O Rastreador de Recuperação Sustentável da AIE também constata que os gastos com energia limpa destinados pelos governos em resposta à crise da COVID-19 estão agora em mais de 710 bilhões de dólares em todo o mundo em abril de 2022. A AIE estima que os gastos governamentais até 2023 poderiam apoiar mais de USD 1,6 trilhões de investimentos sustentáveis, mobilizando níveis mais altos de participação do setor privado.

"Países onde a energia limpa está no centro dos planos de recuperação estão mantendo viva a possibilidade de atingir emissões líquidas zero até 2050, mas condições financeiras e econômicas desafiadoras minaram os recursos públicos em grande parte do resto do mundo", diz o diretor executivo da AIE, Fatih Birol.

chart

Outro motivo para ser otimista, embora não destacado no Quadro de Pontuação, é o progresso nas soluções baseadas na natureza. A UNFCCC reconheceu a importância de soluções baseadas na natureza tanto no Acordo de Paris (2015) quanto no Pacto Climático de Glasgow da COP26 (2021). De acordo com o IPCC, a restauração dos ecossistemas é uma das cinco ações climáticas mais econômicas que podemos tomar até 2030. Os governos também reconheceram soluções baseadas na natureza por meio do Leaders Pledge for Nature, assinado pelos chefes de 93 estados, e do 2021 G7 2030 Nature Compact. No setor privado, o apelo à ação da Business for Nature, afirmando que “a natureza é um negócio de todos”, foi assinado por mais de 1.100 empresas com receitas combinadas de mais de US$ 5 trilhões.

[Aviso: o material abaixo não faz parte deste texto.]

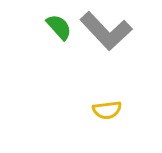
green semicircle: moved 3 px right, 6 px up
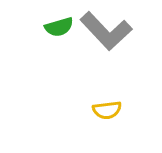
green semicircle: rotated 116 degrees clockwise
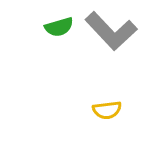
gray L-shape: moved 5 px right
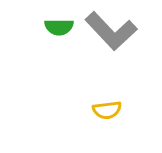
green semicircle: rotated 16 degrees clockwise
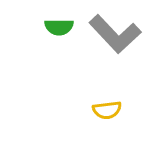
gray L-shape: moved 4 px right, 3 px down
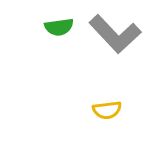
green semicircle: rotated 8 degrees counterclockwise
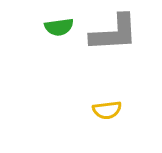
gray L-shape: moved 1 px left, 1 px up; rotated 50 degrees counterclockwise
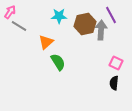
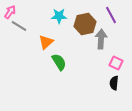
gray arrow: moved 9 px down
green semicircle: moved 1 px right
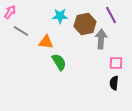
cyan star: moved 1 px right
gray line: moved 2 px right, 5 px down
orange triangle: rotated 49 degrees clockwise
pink square: rotated 24 degrees counterclockwise
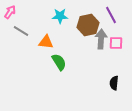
brown hexagon: moved 3 px right, 1 px down
pink square: moved 20 px up
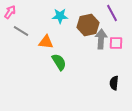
purple line: moved 1 px right, 2 px up
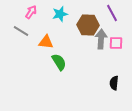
pink arrow: moved 21 px right
cyan star: moved 2 px up; rotated 14 degrees counterclockwise
brown hexagon: rotated 15 degrees clockwise
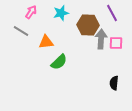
cyan star: moved 1 px right, 1 px up
orange triangle: rotated 14 degrees counterclockwise
green semicircle: rotated 78 degrees clockwise
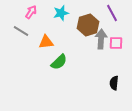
brown hexagon: rotated 20 degrees counterclockwise
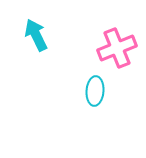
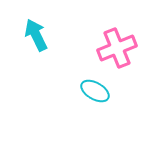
cyan ellipse: rotated 64 degrees counterclockwise
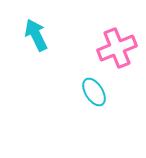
cyan ellipse: moved 1 px left, 1 px down; rotated 28 degrees clockwise
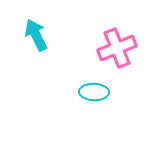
cyan ellipse: rotated 56 degrees counterclockwise
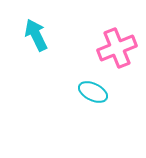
cyan ellipse: moved 1 px left; rotated 24 degrees clockwise
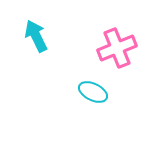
cyan arrow: moved 1 px down
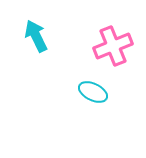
pink cross: moved 4 px left, 2 px up
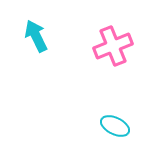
cyan ellipse: moved 22 px right, 34 px down
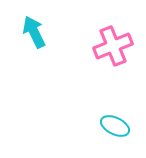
cyan arrow: moved 2 px left, 4 px up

Mesmo a invasão da Ucrânia pela Rússia poderia impulsionar as metas climáticas de longo prazo. A segurança energética e a transição energética podem atualmente parecer forças divergentes, especialmente porque muitos países foram forçados a recorrer ao carvão. Mas, a médio e longo prazo, a atual crise energética pode ter um impacto positivo nas mudanças climáticas.

Os formuladores de políticas estão percebendo que o desenvolvimento de energias renováveis e outras energias limpas, como hidrogênio nuclear e azul e verde, também é uma estratégia de segurança energética muito eficaz, pois reduz a necessidade de importar combustíveis fósseis. Enquanto isso, os preços mais altos do petróleo e do gás também devem reduzir a demanda – uma tendência que pode permanecer no longo prazo.

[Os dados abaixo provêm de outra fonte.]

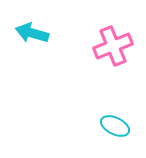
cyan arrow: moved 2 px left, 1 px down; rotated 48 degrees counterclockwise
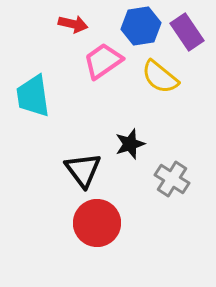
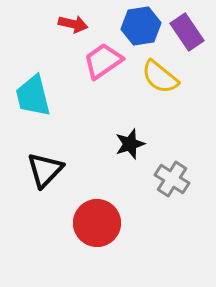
cyan trapezoid: rotated 6 degrees counterclockwise
black triangle: moved 38 px left; rotated 21 degrees clockwise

“No curto prazo, a segurança energética e a acessibilidade energética estão sendo priorizadas em detrimento da sustentabilidade energética”, diz Groth. “Dito isso, os custos elevados de energia ajudarão a impulsionar melhorias na eficiência energética, que devem ser visíveis no futuro.”

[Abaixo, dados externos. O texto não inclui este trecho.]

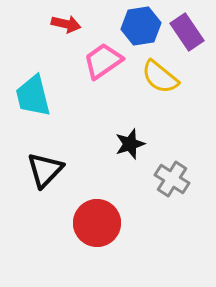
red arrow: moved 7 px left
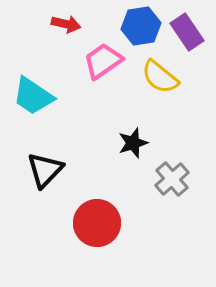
cyan trapezoid: rotated 42 degrees counterclockwise
black star: moved 3 px right, 1 px up
gray cross: rotated 16 degrees clockwise
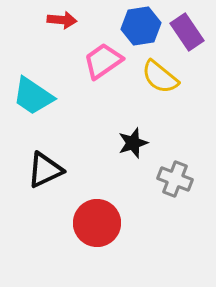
red arrow: moved 4 px left, 4 px up; rotated 8 degrees counterclockwise
black triangle: rotated 21 degrees clockwise
gray cross: moved 3 px right; rotated 28 degrees counterclockwise
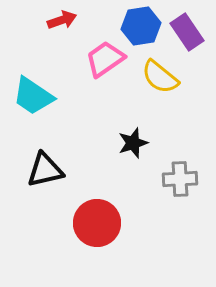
red arrow: rotated 24 degrees counterclockwise
pink trapezoid: moved 2 px right, 2 px up
black triangle: rotated 12 degrees clockwise
gray cross: moved 5 px right; rotated 24 degrees counterclockwise
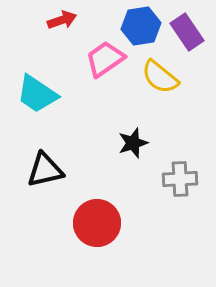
cyan trapezoid: moved 4 px right, 2 px up
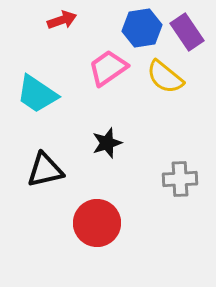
blue hexagon: moved 1 px right, 2 px down
pink trapezoid: moved 3 px right, 9 px down
yellow semicircle: moved 5 px right
black star: moved 26 px left
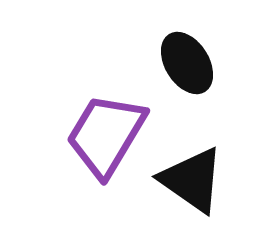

Durante a Economist Sustainability Summit em março de 2022, o secretário-geral das Nações Unidas, António Guterres, disse: “Em vez de pisar no freio na descarbonização da economia global, agora é a hora de pisar no acelerador em direção a um futuro de energia renovável.”

Se o mundo seguir este conselho, o valor Líquido Zero permanecerá em nosso foco. Caso contrário, um futuro de 1,5°C ou 2°C parece estar à nossa frente.